[DOCUMENT EXTRACT — start]

The Muir Russell Budget

In December 2009, Acton sent Muir Russell an email agreeing that Muir Russell would lead the inquiry. The language of the email is not definitive, but gives the impression that a budget of £ 40,000 was contemplated. (Excerpt below, see link for “full” agreement.)

As noted in correspondence on the earlier thread, Acton referred to an email sent earlier that day. David Holland sent a supplementary request for the earlier email (as it pertained to the contract). The University denied that it possessed the email.

Last month, Holland obtained the final cost of the Muir Russell inquiry – nearly £300,000.

While the increase in expenditures is paltry compared to Muir Russell’s oversight of Holyrood construction, which increased 10-fold from £40 million to £414 million, Muir Russell doesn’t seem to have lost his reverse Midas touch.

Muir Russell personally collected the amount that the university seems to have contemplated for the entire inquiry, but, as noted elsewhere, was not sufficiently interested to even attend the only two interviews with Jones and Briffa after the composition of the panel was announced in Feb 2010, leaving the interviews to Geoffrey Boulton, the most controversial participant on the panel.

64 Comments

  1. KnR
    Posted Feb 28, 2011 at 5:52 PM | Permalink

    10,000 for Travel !

    • Hoi Polloi
      Posted Feb 28, 2011 at 6:46 PM | Permalink

      I wonder what the carbon footprint was of that travel…

    • Hu McCulloch
      Posted Mar 1, 2011 at 3:24 PM | Permalink

      Having taken a cab from Heathrow into London this summer, I can believe BP9968 if the panel all rode in taxis to East Anglia and back.

[DOCUMENT EXTRACT — finish]
[EXERCISE DATA — start]

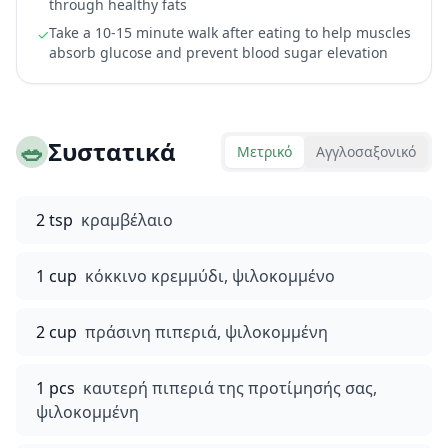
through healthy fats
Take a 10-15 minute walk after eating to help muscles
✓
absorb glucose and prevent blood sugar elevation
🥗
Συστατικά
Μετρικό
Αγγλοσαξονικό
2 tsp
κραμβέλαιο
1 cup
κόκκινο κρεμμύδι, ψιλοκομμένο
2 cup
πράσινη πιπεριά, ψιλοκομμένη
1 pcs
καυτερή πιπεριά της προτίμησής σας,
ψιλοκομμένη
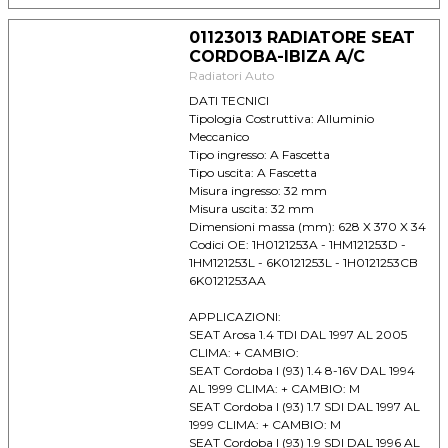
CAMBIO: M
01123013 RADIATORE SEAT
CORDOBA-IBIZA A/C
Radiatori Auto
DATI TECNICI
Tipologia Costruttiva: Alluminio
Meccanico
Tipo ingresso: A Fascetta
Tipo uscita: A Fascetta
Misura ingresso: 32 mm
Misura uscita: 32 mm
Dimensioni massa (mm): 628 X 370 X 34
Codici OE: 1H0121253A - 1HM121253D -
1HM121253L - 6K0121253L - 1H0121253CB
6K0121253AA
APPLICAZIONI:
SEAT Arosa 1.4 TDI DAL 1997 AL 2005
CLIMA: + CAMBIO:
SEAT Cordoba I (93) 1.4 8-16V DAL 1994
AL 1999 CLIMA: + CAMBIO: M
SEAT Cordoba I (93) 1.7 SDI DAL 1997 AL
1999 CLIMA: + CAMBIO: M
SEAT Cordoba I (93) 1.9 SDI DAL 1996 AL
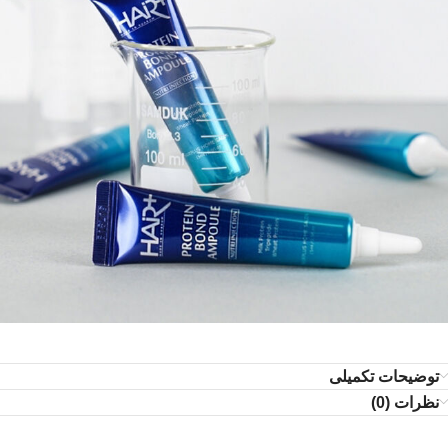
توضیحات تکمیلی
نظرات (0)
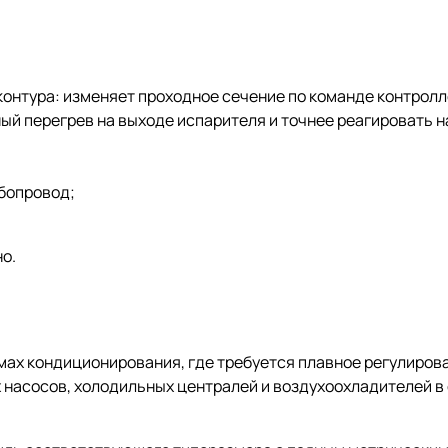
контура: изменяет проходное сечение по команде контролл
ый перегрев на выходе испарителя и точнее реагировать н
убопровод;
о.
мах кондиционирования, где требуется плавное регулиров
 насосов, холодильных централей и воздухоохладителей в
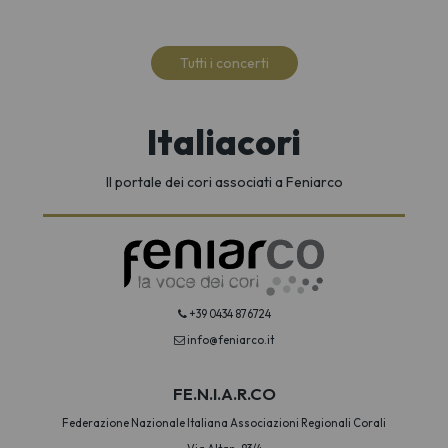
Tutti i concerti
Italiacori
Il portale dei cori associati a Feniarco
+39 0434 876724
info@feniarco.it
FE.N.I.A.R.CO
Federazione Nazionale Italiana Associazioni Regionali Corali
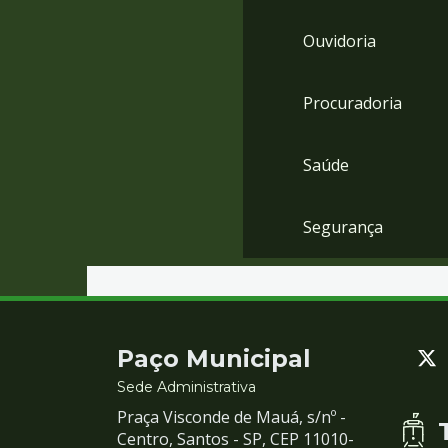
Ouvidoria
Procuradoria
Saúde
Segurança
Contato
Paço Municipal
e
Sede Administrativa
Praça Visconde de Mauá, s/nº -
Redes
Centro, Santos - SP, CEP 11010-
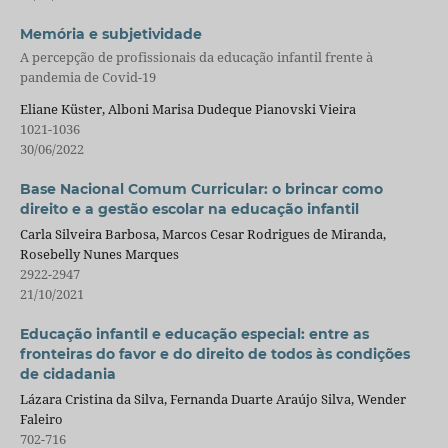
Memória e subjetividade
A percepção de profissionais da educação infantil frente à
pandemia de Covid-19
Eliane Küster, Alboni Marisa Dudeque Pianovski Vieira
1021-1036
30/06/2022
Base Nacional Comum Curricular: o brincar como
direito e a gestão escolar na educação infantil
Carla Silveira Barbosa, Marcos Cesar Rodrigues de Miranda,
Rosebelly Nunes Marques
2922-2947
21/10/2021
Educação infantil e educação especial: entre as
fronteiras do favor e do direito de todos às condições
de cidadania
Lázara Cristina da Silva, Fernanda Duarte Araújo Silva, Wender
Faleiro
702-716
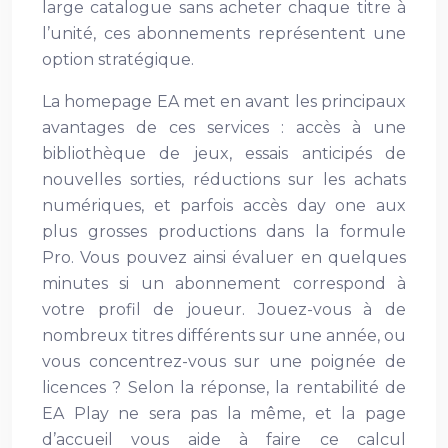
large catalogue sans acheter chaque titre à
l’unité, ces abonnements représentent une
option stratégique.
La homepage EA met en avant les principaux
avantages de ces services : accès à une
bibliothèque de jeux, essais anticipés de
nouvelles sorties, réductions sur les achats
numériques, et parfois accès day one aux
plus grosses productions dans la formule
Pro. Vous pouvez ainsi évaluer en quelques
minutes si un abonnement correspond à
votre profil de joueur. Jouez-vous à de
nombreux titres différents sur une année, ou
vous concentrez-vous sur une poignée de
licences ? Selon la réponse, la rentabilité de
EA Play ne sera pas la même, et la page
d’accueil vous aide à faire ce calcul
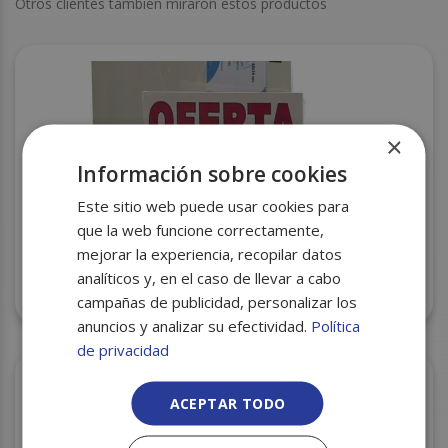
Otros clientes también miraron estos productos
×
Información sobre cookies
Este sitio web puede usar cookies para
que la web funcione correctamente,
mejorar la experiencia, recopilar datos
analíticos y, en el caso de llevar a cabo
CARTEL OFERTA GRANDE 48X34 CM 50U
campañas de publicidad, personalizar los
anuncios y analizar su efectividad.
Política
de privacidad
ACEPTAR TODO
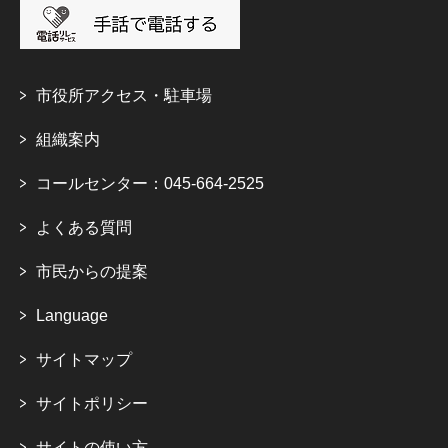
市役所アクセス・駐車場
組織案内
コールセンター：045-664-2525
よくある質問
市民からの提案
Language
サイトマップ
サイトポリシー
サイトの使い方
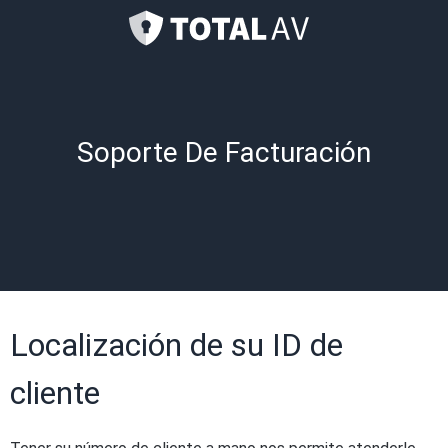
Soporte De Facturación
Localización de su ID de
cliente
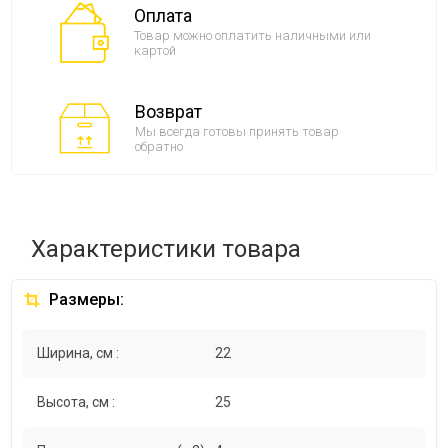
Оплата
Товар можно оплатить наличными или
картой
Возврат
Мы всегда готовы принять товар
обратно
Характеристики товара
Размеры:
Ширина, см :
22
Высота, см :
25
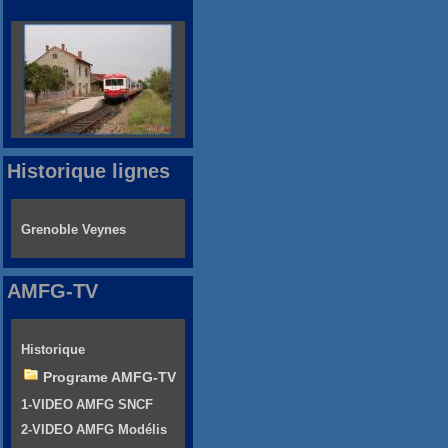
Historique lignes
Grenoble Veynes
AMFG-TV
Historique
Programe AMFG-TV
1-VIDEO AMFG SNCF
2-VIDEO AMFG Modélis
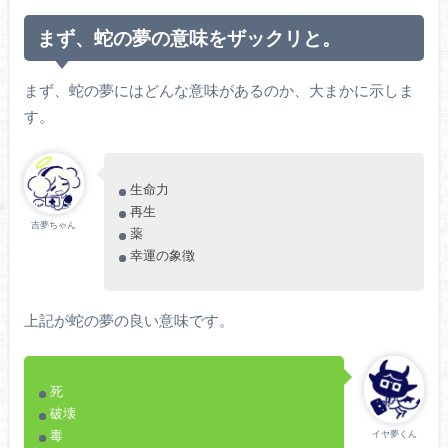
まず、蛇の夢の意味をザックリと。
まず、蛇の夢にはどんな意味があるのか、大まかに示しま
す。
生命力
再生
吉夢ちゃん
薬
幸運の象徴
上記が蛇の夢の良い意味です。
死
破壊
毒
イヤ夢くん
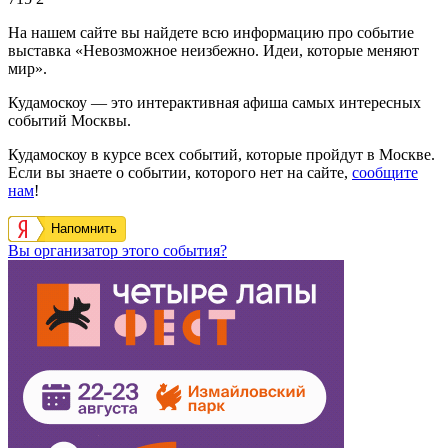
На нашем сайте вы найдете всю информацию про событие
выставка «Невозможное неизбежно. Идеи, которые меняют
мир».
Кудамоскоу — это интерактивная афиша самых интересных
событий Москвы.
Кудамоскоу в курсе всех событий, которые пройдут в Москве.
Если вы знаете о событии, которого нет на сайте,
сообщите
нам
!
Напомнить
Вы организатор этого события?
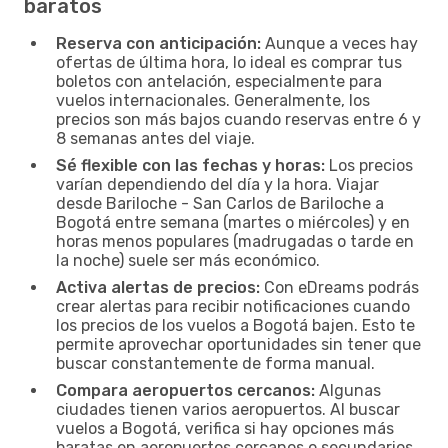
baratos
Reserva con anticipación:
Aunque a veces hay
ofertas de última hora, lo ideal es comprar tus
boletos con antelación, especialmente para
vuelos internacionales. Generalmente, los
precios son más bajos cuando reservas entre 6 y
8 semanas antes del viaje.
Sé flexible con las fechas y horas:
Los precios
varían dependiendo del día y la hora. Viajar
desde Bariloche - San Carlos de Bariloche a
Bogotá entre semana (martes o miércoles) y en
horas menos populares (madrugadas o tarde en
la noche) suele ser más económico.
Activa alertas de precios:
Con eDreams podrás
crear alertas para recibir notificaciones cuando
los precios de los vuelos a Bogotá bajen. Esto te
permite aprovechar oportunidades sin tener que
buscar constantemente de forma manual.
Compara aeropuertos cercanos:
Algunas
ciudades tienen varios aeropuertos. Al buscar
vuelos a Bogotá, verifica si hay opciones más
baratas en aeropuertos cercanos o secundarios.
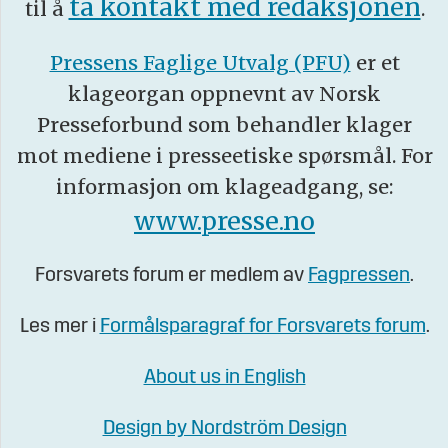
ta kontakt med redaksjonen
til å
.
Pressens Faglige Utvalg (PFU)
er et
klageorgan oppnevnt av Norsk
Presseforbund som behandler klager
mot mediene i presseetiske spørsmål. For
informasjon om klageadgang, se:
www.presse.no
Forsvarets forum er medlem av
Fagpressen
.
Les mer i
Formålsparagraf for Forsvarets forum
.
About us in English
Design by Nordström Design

[EXERCISE DATA — finish]

● **THE TASK**:
In the post on the Muir Russell budget, what final cost of the Muir Russell inquiry did Holland obtain?

● **SOLUTION**:
Nearly £300,000.